Circle Ellipse Tangent

[mdb]

I'm trying to figure out an equation for the distance between the midpoints of a circle and an ellipse while they are tangent to each other as the ellipse rotates. The ellipse and the circle are centered on the same vertical axis and can only move relative to each other along that axis. See attached picture.

Thanks...

[attachment=0:7cz2es13]Circle Ellipse.jpg[/attachment:7cz2es13]

 

[DrMike]

I think this might be quite messy. What do you need it for?

 

[Denis]

No, needs not be messy:
http://math2.org/mmb/thread/42377

 

[Deleted member 4993]

I do not agree with the solution provided in the web-site.

The parametric equation x = aSin? and y = bCos? will work with respect to the center of the ellipse. In this case the ellipse is rotating hence the x and y axes (related to the parametric equation) is rotating. The angle ? - I think is referring to the stationary x-axis attached to the circle.

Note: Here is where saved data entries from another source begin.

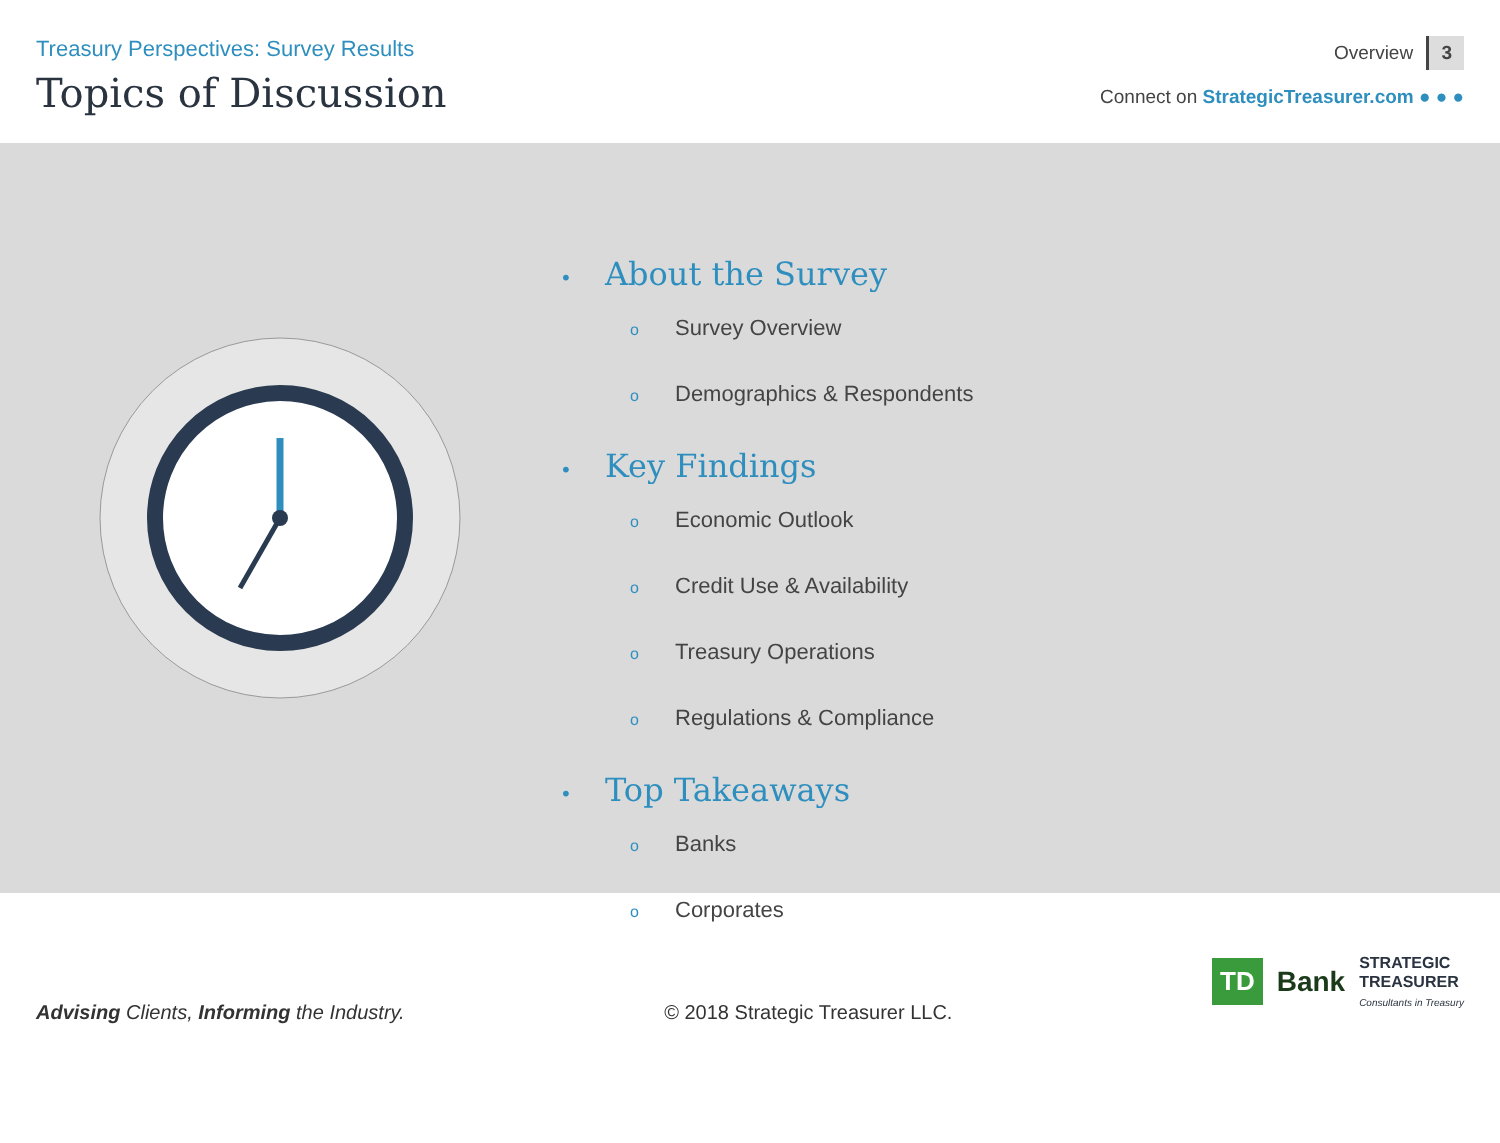Treasury Perspectives: Survey Results
Topics of Discussion
Overview 3
Connect on StrategicTreasurer.com ● ● ●
• About the Survey
o Survey Overview
o Demographics & Respondents
• Key Findings
o Economic Outlook
o Credit Use & Availability
o Treasury Operations
o Regulations & Compliance
• Top Takeaways
o Banks
o Corporates
Advising Clients, Informing the Industry.
© 2018 Strategic Treasurer LLC.
TD Bank STRATEGIC
TREASURER
Consultants in Treasury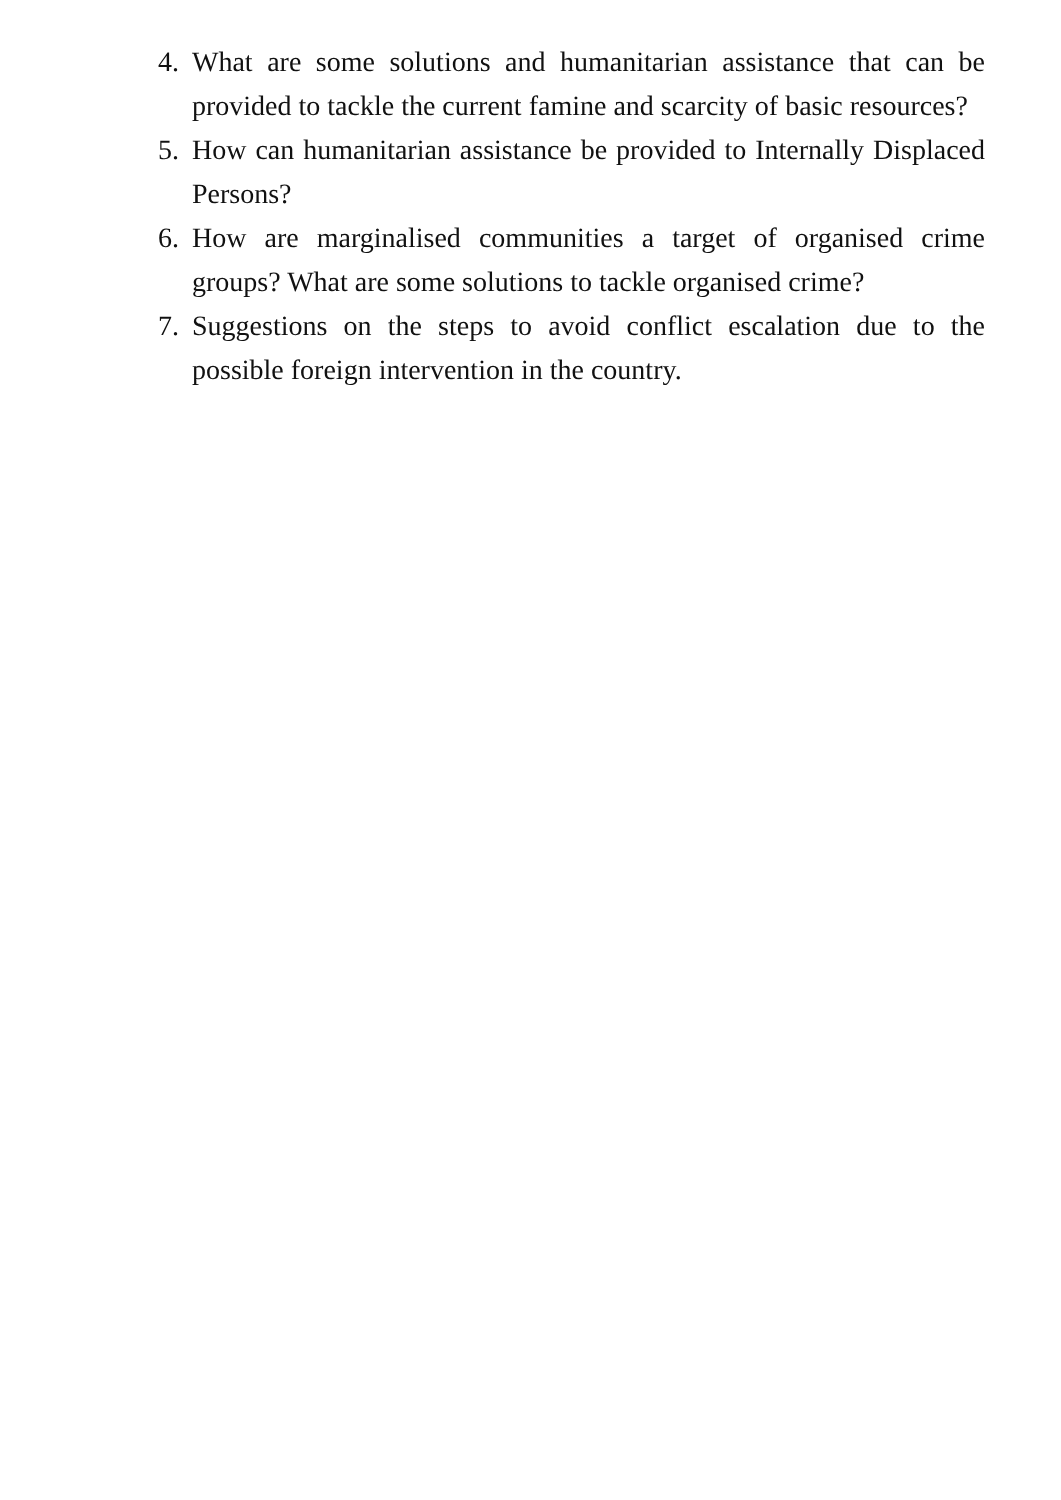4. What are some solutions and humanitarian assistance that can be provided to tackle the current famine and scarcity of basic resources?
5. How can humanitarian assistance be provided to Internally Displaced Persons?
6. How are marginalised communities a target of organised crime groups? What are some solutions to tackle organised crime?
7. Suggestions on the steps to avoid conflict escalation due to the possible foreign intervention in the country.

Unlike two tangent circles - the center of the circle, the center of the ellipse and the point of tangency, need not be co-linear.

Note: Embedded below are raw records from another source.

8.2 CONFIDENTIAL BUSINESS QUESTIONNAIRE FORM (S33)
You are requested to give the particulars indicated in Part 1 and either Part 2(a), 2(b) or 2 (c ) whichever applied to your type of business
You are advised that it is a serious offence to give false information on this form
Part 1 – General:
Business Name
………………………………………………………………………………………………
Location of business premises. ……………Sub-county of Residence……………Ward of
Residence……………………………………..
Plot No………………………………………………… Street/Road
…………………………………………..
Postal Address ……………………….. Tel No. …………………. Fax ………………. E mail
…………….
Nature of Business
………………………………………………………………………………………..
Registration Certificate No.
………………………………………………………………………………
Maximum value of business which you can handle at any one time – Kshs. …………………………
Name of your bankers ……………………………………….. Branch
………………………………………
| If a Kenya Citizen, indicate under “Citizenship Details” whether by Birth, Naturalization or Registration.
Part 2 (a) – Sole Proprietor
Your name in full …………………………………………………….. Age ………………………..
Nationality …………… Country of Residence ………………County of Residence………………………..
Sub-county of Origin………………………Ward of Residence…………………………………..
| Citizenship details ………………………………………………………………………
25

I might be missing something - but I vote with DrMike - it could be messy....

 

[mdb]

DrMike-
This is an engineering problem involving a grinding wheel (circle) that needs to polish the outside edge of an elliptical part (ellipse).

Denis-
The equation provided on the link doesn't seem to give the correct answer. When I plug values of a=2.5, b=1.25, R=3, and Theta = 30 deg, I get a value for the distance between centers of 5.25. The actual value should be closer to 4.5 (see attached diagram).

Subhotosh Khan-
I think you are correct.

 

[galactus]

Using the values you have in your last post, I get 4.65. That seems reasonable.

 

[mdb]

R+ ((a*cos(theta))^2 + (b*sin(theta))^2)^0.5

R = 3

(a*cos(theta))^2 = (2.5 * cos(30))^2 = 4.69

(b*sin(theta))^2 = (1.25 * sin(30))^2 = 0.39

D = 3 + (4.69 + 0.39)^0.5 = 5.25

 

[galactus]

By Jove you're right. Sorry, I entered in a wrong number.

 

[Denis]

The equation provided on the link doesn't seem to give the correct answer. When I plug values of a=2.5, b=1.25, R=3, and Theta = 30 deg, I get a value for the distance between centers of 5.25. The actual value should be closer to 4.5

Do you not agree with this (given at the other site):

theta = 90: 4.25
theta = 60: ~4.65359
theta = 30: ~5.25347
theta = 00: 5.5

 

[mdb]

No-

The values should be:

theta = 0: 4.25
theta = 30: ~4.5
theta = 60: ~5.14
theta = 90: 5.5

 

[Denis]

No-

The values should be:

theta = 0: 4.25
theta = 30: ~4.5
theta = 60: ~5.14
theta = 90: 5.5
/quote]
BUT BUT you're using the FULL lengths of the major and minor axis;
shouldn't your 4.25 be 3 + 1.25/2, your 5.5 be 3 + 2.5/2 ?

 

[mdb]

semi major axis (a) = 2.5
semi minor axis (b) = 1.25

 

[Denis]

OK...my oversight: I can now see that in your last diagram.
And 2a, 2b are standards for the axes: I should have remembered that! Thanks, Mdb.